Data to use:
===

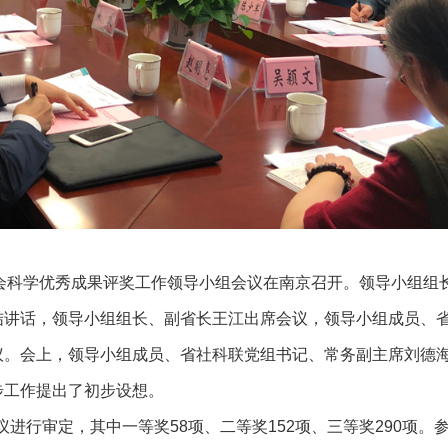
会科学优秀成果评奖工作领导小组会议在南京召开。领导小组组
结讲话，领导小组组长、副省长王江出席会议，领导小组成员、
议。会上，领导小组成员、省社科联党组书记、常务副主席刘德
步工作提出了初步设想。
议进行审定，其中一等奖
58
项、二等奖
152
项、三等奖
290
项。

===

Copy out every line of the material above that contains the string "领导小组成员".

Response area:
结讲话，领导小组组长、副省长王江出席会议，领导小组成员、
议。会上，领导小组成员、省社科联党组书记、常务副主席刘德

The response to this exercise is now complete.